— Aim of the task —
Give back every record word for word, keeping the pictures out.

— Information shown —
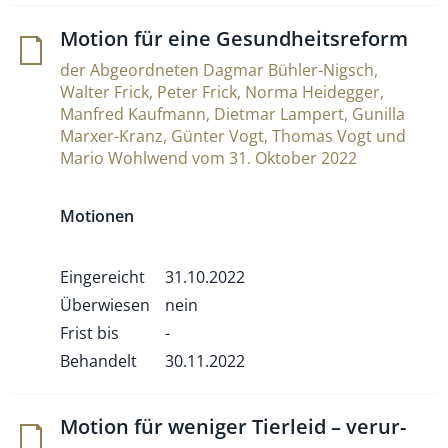
Motion für eine Gesundheitsreform
der Abgeordneten Dagmar Bühler-Nigsch,
Walter Frick, Peter Frick, Norma Heidegger,
Manfred Kaufmann, Dietmar Lampert, Gunilla
Marxer-Kranz, Günter Vogt, Thomas Vogt und
Mario Wohlwend vom 31. Oktober 2022
Motionen
Eingereicht
31.10.2022
Überwiesen
nein
Frist bis
-
Behandelt
30.11.2022
Motion für weniger Tier­leid – ver­ur­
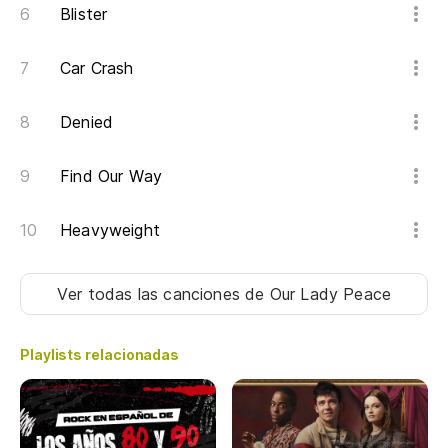
Blister
Car Crash
Denied
Find Our Way
Heavyweight
Ver todas las canciones
de Our Lady Peace
Playlists relacionadas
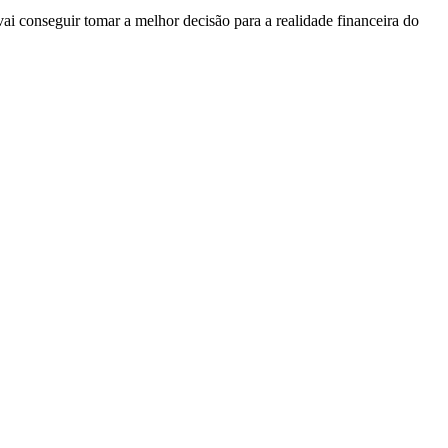
vai conseguir tomar a melhor decisão para a realidade financeira do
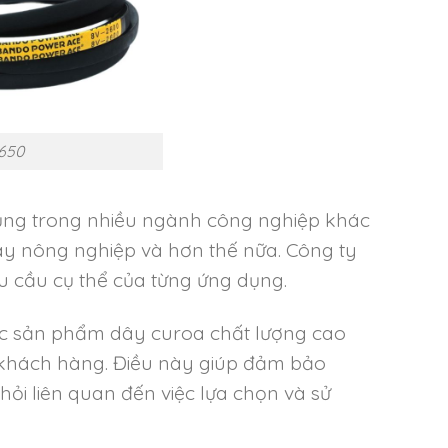
650
ụng trong nhiều ngành công nghiệp khác
y nông nghiệp và hơn thế nữa. Công ty
u cầu cụ thể của từng ứng dụng.
c sản phẩm dây curoa chất lượng cao
o khách hàng. Điều này giúp đảm bảo
ỏi liên quan đến việc lựa chọn và sử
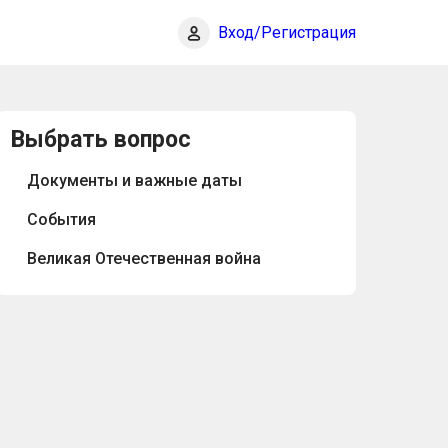
Вход/Регистрация
Выбрать вопрос
Документы и важные даты
События
Великая Отечественная война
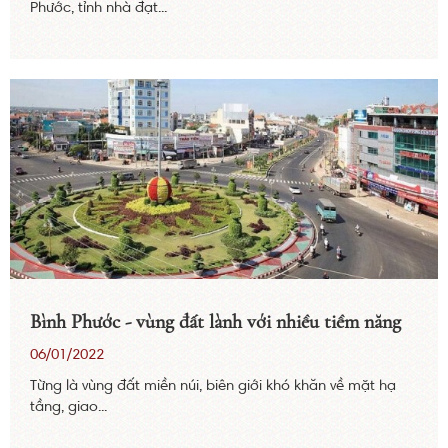
Phước, tỉnh nhà đạt...
Bình Phước - vùng đất lành với nhiều tiềm năng
06/01/2022
Từng là vùng đất miền núi, biên giới khó khăn về mặt hạ
tầng, giao...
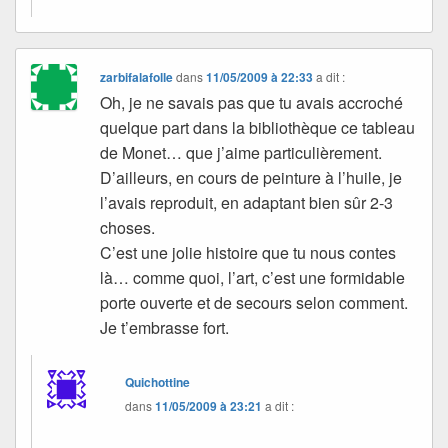
zarbifalafolle
dans
11/05/2009 à 22:33
a dit :
Oh, je ne savais pas que tu avais accroché
quelque part dans la bibliothèque ce tableau
de Monet… que j’aime particulièrement.
D’ailleurs, en cours de peinture à l’huile, je
l’avais reproduit, en adaptant bien sûr 2-3
choses.
C’est une jolie histoire que tu nous contes
là… comme quoi, l’art, c’est une formidable
porte ouverte et de secours selon comment.
Je t’embrasse fort.
Quichottine
dans
11/05/2009 à 23:21
a dit :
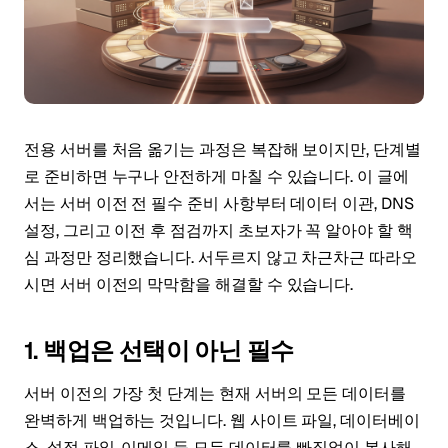
전용 서버를 처음 옮기는 과정은 복잡해 보이지만, 단계별
로 준비하면 누구나 안전하게 마칠 수 있습니다. 이 글에
서는 서버 이전 전 필수 준비 사항부터 데이터 이관, DNS
설정, 그리고 이전 후 점검까지 초보자가 꼭 알아야 할 핵
심 과정만 정리했습니다. 서두르지 않고 차근차근 따라오
시면 서버 이전의 막막함을 해결할 수 있습니다.
1. 백업은 선택이 아닌 필수
서버 이전의 가장 첫 단계는 현재 서버의 모든 데이터를
완벽하게 백업하는 것입니다. 웹 사이트 파일, 데이터베이
스, 설정 파일, 이메일 등 모든 데이터를 빠짐없이 복사해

— Task result —
Motion für eine Gesundheitsreform
der Abgeordneten Dagmar Bühler-Nigsch,
Walter Frick, Peter Frick, Norma Heidegger,
Manfred Kaufmann, Dietmar Lampert, Gunilla
Marxer-Kranz, Günter Vogt, Thomas Vogt und
Mario Wohlwend vom 31. Oktober 2022
Motionen
Eingereicht
31.10.2022
Überwiesen
nein
Frist bis
-
Behandelt
30.11.2022
Motion für weniger Tier­leid – ver­ur­
Blister
Car Crash
Denied
Find Our Way
Heavyweight
Ver todas las canciones
de Our Lady Peace
Playlists relacionadas
vai conseguir tomar a melhor decisão para a realidade financeira do
650
ụng trong nhiều ngành công nghiệp khác
y nông nghiệp và hơn thế nữa. Công ty
u cầu cụ thể của từng ứng dụng.
c sản phẩm dây curoa chất lượng cao
o khách hàng. Điều này giúp đảm bảo
ỏi liên quan đến việc lựa chọn và sử
Вход/Регистрация
Выбрать вопрос
Документы и важные даты
События
Великая Отечественная война
Phước, tỉnh nhà đạt...
Bình Phước - vùng đất lành với nhiều tiềm năng
06/01/2022
Từng là vùng đất miền núi, biên giới khó khăn về mặt hạ
tầng, giao...
zarbifalafolle
dans
11/05/2009 à 22:33
a dit :
Oh, je ne savais pas que tu avais accroché
quelque part dans la bibliothèque ce tableau
de Monet… que j’aime particulièrement.
D’ailleurs, en cours de peinture à l’huile, je
l’avais reproduit, en adaptant bien sûr 2-3
choses.
C’est une jolie histoire que tu nous contes
là… comme quoi, l’art, c’est une formidable
porte ouverte et de secours selon comment.
Je t’embrasse fort.
Quichottine
dans
11/05/2009 à 23:21
a dit :
전용 서버를 처음 옮기는 과정은 복잡해 보이지만, 단계별
로 준비하면 누구나 안전하게 마칠 수 있습니다. 이 글에
서는 서버 이전 전 필수 준비 사항부터 데이터 이관, DNS
설정, 그리고 이전 후 점검까지 초보자가 꼭 알아야 할 핵
심 과정만 정리했습니다. 서두르지 않고 차근차근 따라오
시면 서버 이전의 막막함을 해결할 수 있습니다.
1. 백업은 선택이 아닌 필수
서버 이전의 가장 첫 단계는 현재 서버의 모든 데이터를
완벽하게 백업하는 것입니다. 웹 사이트 파일, 데이터베이
스, 설정 파일, 이메일 등 모든 데이터를 빠짐없이 복사해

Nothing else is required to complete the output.